Indeed, construction of a shared ancestral identity was (and remains) a method for consolidation of political power over diverse cultures (see e.g. Franco in Spain). This is largely invisible to genetics, except after hundreds or thousands of years (if shared identities influence subsequent marriage and/or migration patterns).

A solution

To get around all of these problems, what you would ideally like to have is a detailed list of your ancestors at different time depths, each labeled with their geographic location and any ethnic self-identifiers. You could then say, for example, that 100 years ago 25% of your ancestors lived in Illinois and identified as Jewish, while 500 years ago 5% of your ancestors lived in present-day Andalucia and identified as Muslim [2].

Unfortunately genetic tests are about as useful as Ouija boards for obtaining much of this information, so we’re going to have to compromise with some dramatic approximations [3]. Specifically, the approach taken by all of the commercial companies (and that we take as well) is to try to estimate the general geographic regions where your ancestors lived (and in a select small number of cases their ethnic identifiers) some indeterminate time in that past, probably something like a few hundred years ago.

Does this all sound a bit vague? It should because it is. The precision suggested by these reports is an illusion — there’s plenty of wiggle room in the definition of “general geographic regions” and “some indeterminate time in the past” to allow for very different interpretations [4].

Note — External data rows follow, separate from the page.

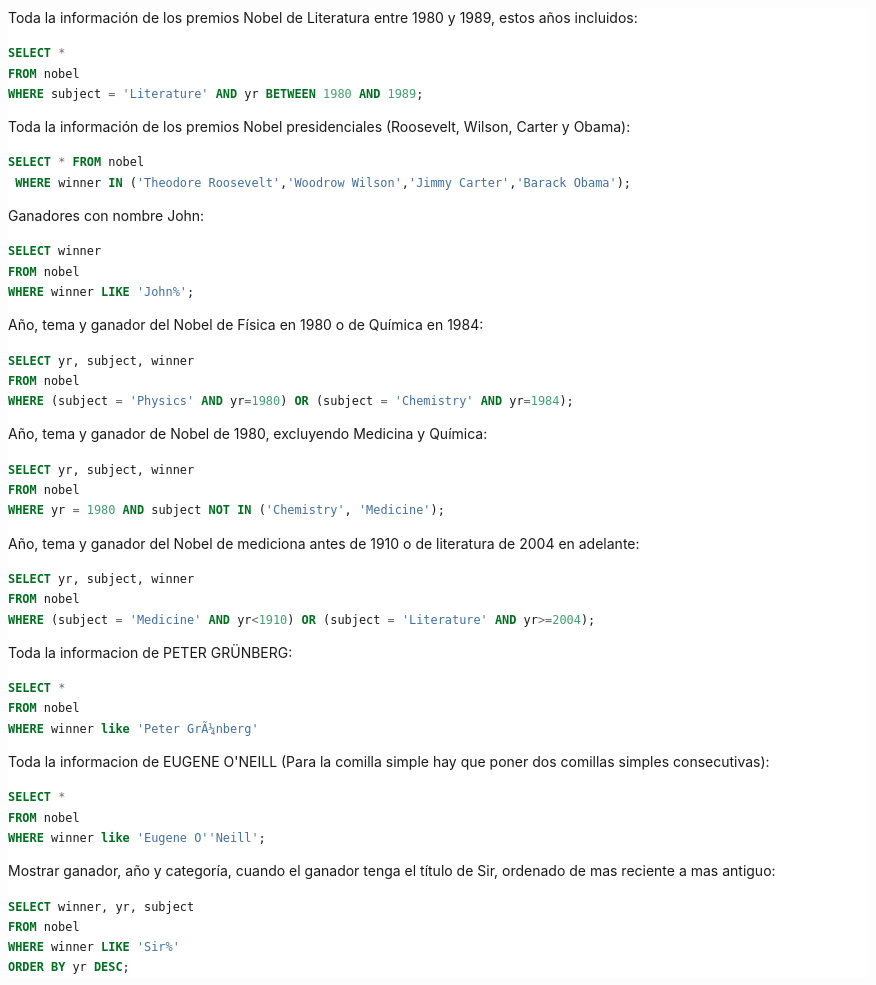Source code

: Toda la información de los premios Nobel de Literatura entre 1980 y 1989, estos años incluidos:
```SQL
SELECT *
FROM nobel
WHERE subject = 'Literature' AND yr BETWEEN 1980 AND 1989;
```

Toda la información de los premios Nobel presidenciales (Roosevelt, Wilson, Carter y Obama):
```SQL
SELECT * FROM nobel
 WHERE winner IN ('Theodore Roosevelt','Woodrow Wilson','Jimmy Carter','Barack Obama');
```

Ganadores con nombre John:
```SQL
SELECT winner
FROM nobel
WHERE winner LIKE 'John%';
```

Año, tema y ganador del Nobel de Física en 1980 o de Química en 1984:
```SQL
SELECT yr, subject, winner
FROM nobel
WHERE (subject = 'Physics' AND yr=1980) OR (subject = 'Chemistry' AND yr=1984);
```

Año, tema y ganador de Nobel de 1980, excluyendo Medicina y Química:
```SQL
SELECT yr, subject, winner
FROM nobel
WHERE yr = 1980 AND subject NOT IN ('Chemistry', 'Medicine');
```

Año, tema y ganador del Nobel de mediciona antes de 1910 o de literatura de 2004 en adelante:
```SQL
SELECT yr, subject, winner
FROM nobel
WHERE (subject = 'Medicine' AND yr<1910) OR (subject = 'Literature' AND yr>=2004);
```

Toda la informacion de PETER GRÜNBERG:
```SQL
SELECT *
FROM nobel
WHERE winner like 'Peter GrÃ¼nberg'
```

Toda la informacion de EUGENE O'NEILL (Para la comilla simple hay que poner dos comillas simples consecutivas):
```SQL
SELECT *
FROM nobel
WHERE winner like 'Eugene O''Neill';
```

Mostrar ganador, año y categoría, cuando el ganador tenga el título de Sir, ordenado de mas reciente a mas antiguo:
```SQL
SELECT winner, yr, subject
FROM nobel
WHERE winner LIKE 'Sir%'
ORDER BY yr DESC;
```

But the key is this: if we replace an impossible goal of perfectly understanding the geography and ethnicity of your ancestors with the more realistic goal of getting a general understanding about some of them, we can now make some progress. This might seem a bit disappointing, in that we’ve abandoned the exactness and objectivity that seem promised by a “genetic test”.

But in many cases even an approximate understanding can be quite meaningful. Millions of people around the world have purchased these tests. Some have uncovered aspects of their family history that were kept secret for fear of discrimination (indeed I’m one of them). Some have discovered hospital mixups that led to puzzling mismatches between their cultural and genetic ancestries. Still others have confronted the genetic legacy of slavery in their own genomes.

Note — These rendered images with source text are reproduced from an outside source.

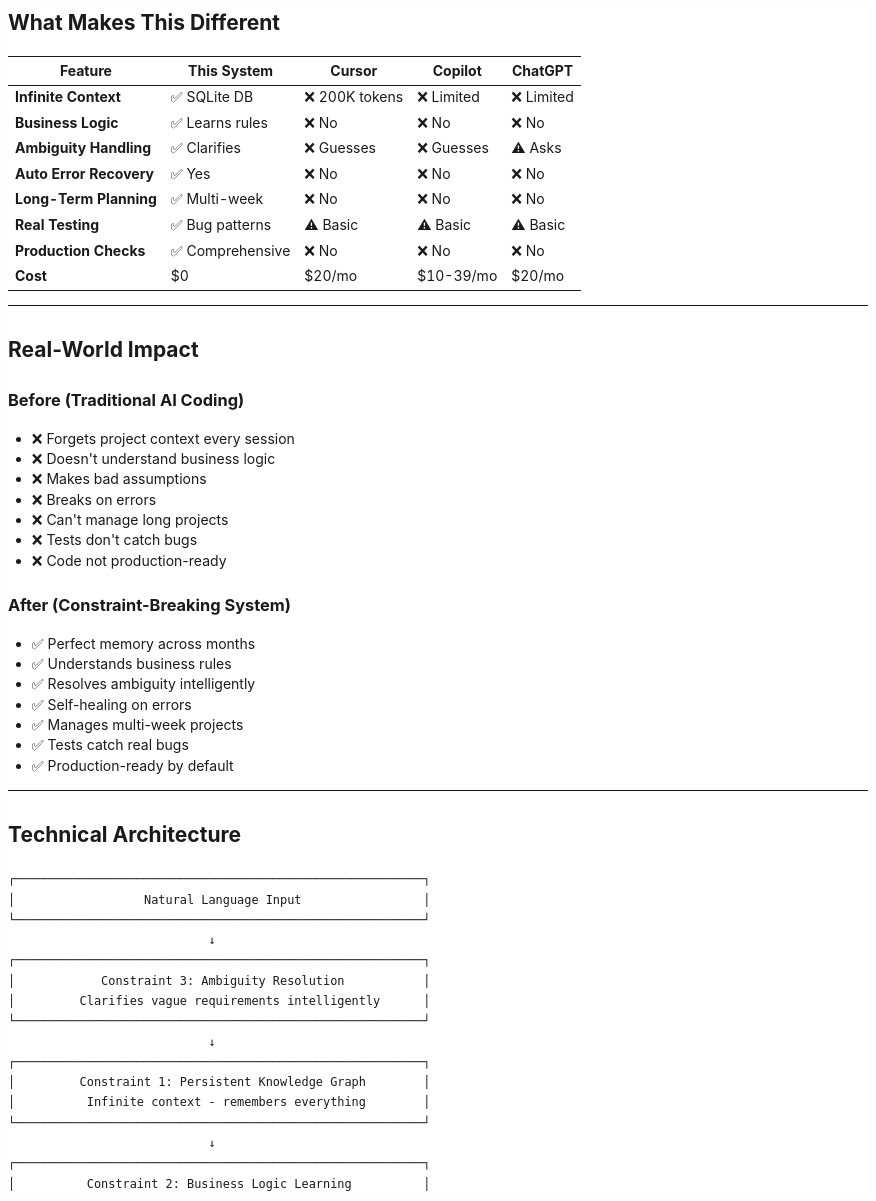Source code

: 
## What Makes This Different

| Feature | This System | Cursor | Copilot | ChatGPT |
|---------|-------------|--------|---------|---------|
| **Infinite Context** | ✅ SQLite DB | ❌ 200K tokens | ❌ Limited | ❌ Limited |
| **Business Logic** | ✅ Learns rules | ❌ No | ❌ No | ❌ No |
| **Ambiguity Handling** | ✅ Clarifies | ❌ Guesses | ❌ Guesses | ⚠️ Asks |
| **Auto Error Recovery** | ✅ Yes | ❌ No | ❌ No | ❌ No |
| **Long-Term Planning** | ✅ Multi-week | ❌ No | ❌ No | ❌ No |
| **Real Testing** | ✅ Bug patterns | ⚠️ Basic | ⚠️ Basic | ⚠️ Basic |
| **Production Checks** | ✅ Comprehensive | ❌ No | ❌ No | ❌ No |
| **Cost** | $0 | $20/mo | $10-39/mo | $20/mo |

---

## Real-World Impact

### Before (Traditional AI Coding)
- ❌ Forgets project context every session
- ❌ Doesn't understand business logic
- ❌ Makes bad assumptions
- ❌ Breaks on errors
- ❌ Can't manage long projects
- ❌ Tests don't catch bugs
- ❌ Code not production-ready

### After (Constraint-Breaking System)
- ✅ Perfect memory across months
- ✅ Understands business rules
- ✅ Resolves ambiguity intelligently
- ✅ Self-healing on errors
- ✅ Manages multi-week projects
- ✅ Tests catch real bugs
- ✅ Production-ready by default

---

## Technical Architecture

```
┌─────────────────────────────────────────────────────────┐
│                  Natural Language Input                 │
└─────────────────────────────────────────────────────────┘
                            ↓
┌─────────────────────────────────────────────────────────┐
│            Constraint 3: Ambiguity Resolution           │
│         Clarifies vague requirements intelligently      │
└─────────────────────────────────────────────────────────┘
                            ↓
┌─────────────────────────────────────────────────────────┐
│         Constraint 1: Persistent Knowledge Graph        │
│          Infinite context - remembers everything        │
└─────────────────────────────────────────────────────────┘
                            ↓
┌─────────────────────────────────────────────────────────┐
│          Constraint 2: Business Logic Learning          │
```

So these types of inference, despite their important limitations, are nothing to scoff at. In the next post, I’ll discuss the exact methodologies used for ancestry inference by the commercial companies, and then the software we developed for dna.land.

References:

[1] Though the Caucasus is a geographic region, the word “Caucasian” is used in the United States as an ethnic identifier approximately synonymous with “white”.

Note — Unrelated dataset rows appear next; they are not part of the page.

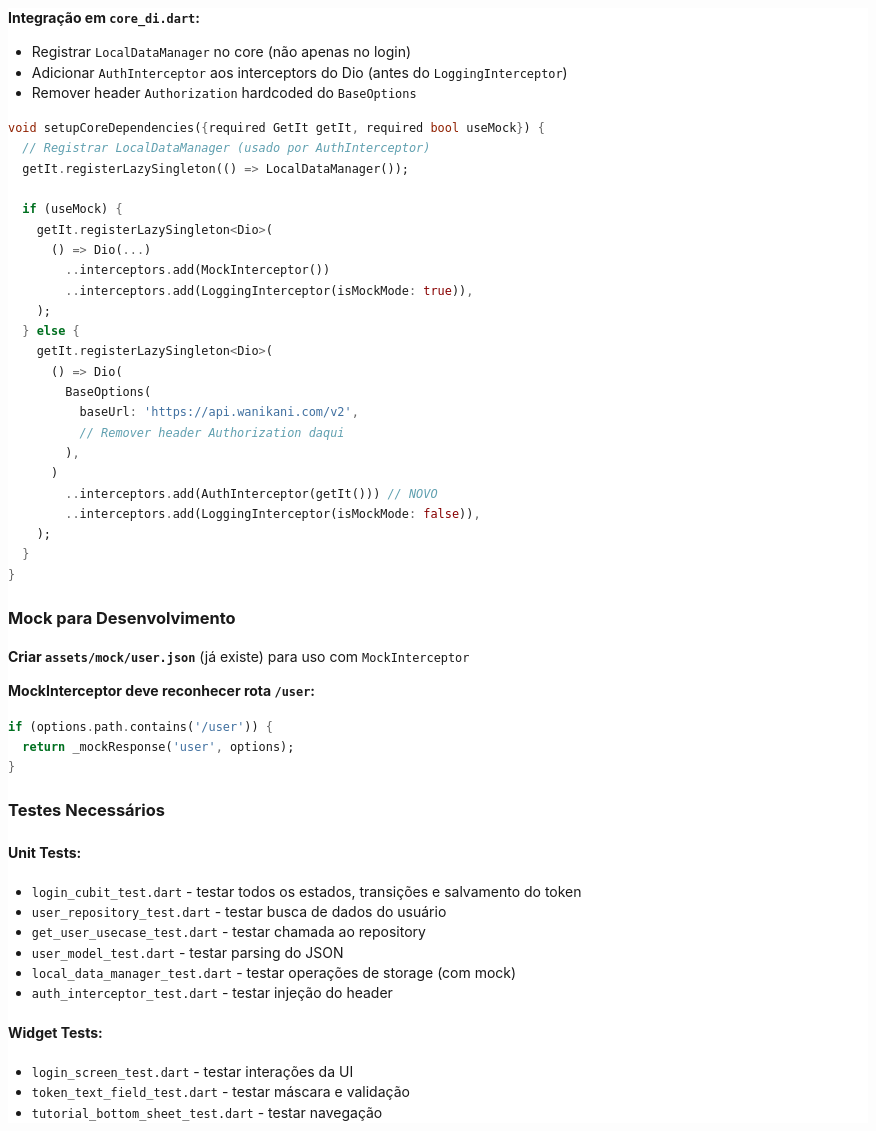 **Integração em `core_di.dart`:**
- Registrar `LocalDataManager` no core (não apenas no login)
- Adicionar `AuthInterceptor` aos interceptors do Dio (antes do `LoggingInterceptor`)
- Remover header `Authorization` hardcoded do `BaseOptions`

```dart
void setupCoreDependencies({required GetIt getIt, required bool useMock}) {
  // Registrar LocalDataManager (usado por AuthInterceptor)
  getIt.registerLazySingleton(() => LocalDataManager());
  
  if (useMock) {
    getIt.registerLazySingleton<Dio>(
      () => Dio(...)
        ..interceptors.add(MockInterceptor())
        ..interceptors.add(LoggingInterceptor(isMockMode: true)),
    );
  } else {
    getIt.registerLazySingleton<Dio>(
      () => Dio(
        BaseOptions(
          baseUrl: 'https://api.wanikani.com/v2',
          // Remover header Authorization daqui
        ),
      )
        ..interceptors.add(AuthInterceptor(getIt())) // NOVO
        ..interceptors.add(LoggingInterceptor(isMockMode: false)),
    );
  }
}
```

### Mock para Desenvolvimento

**Criar `assets/mock/user.json`** (já existe) para uso com `MockInterceptor`

**MockInterceptor deve reconhecer rota `/user`:**
```dart
if (options.path.contains('/user')) {
  return _mockResponse('user', options);
}
```

### Testes Necessários

#### Unit Tests:
- `login_cubit_test.dart` - testar todos os estados, transições e salvamento do token
- `user_repository_test.dart` - testar busca de dados do usuário
- `get_user_usecase_test.dart` - testar chamada ao repository
- `user_model_test.dart` - testar parsing do JSON
- `local_data_manager_test.dart` - testar operações de storage (com mock)
- `auth_interceptor_test.dart` - testar injeção do header

#### Widget Tests:
- `login_screen_test.dart` - testar interações da UI
- `token_text_field_test.dart` - testar máscara e validação
- `tutorial_bottom_sheet_test.dart` - testar navegação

[2] You might also be interested in whether you actually inherited any genetic material from each ancestor, but let’s avoid opening that can of worms for now and assume the properties of your geneaological ancestors are the same as those of your genetic ancestors.

[3] It’s plausible that by including things like written records you might be able to do reasonably well for recent ancestors, as is done by Ancestry.com without DNA. But this of course relies on all your ancestors having lived in places where written records are available and reliable.

[4] Note the different ancestry proportions reported to me by 23andMe and AncestryDNA. Most people think of these differences as different algorithmic solutions to the same question, but it’s entirely possible that the algorithms used by the two companies are answering slightly different questions! For example, it may be possible that the 23andMe algorithm is looking at slightly more recent ancestry on average than the AncestryDNA algorithm (I actually think this is indeed the case, for what it’s worth). On this general topic it’s worth reading this great post by Debbie Kennett comparing ancestry composition results across companies.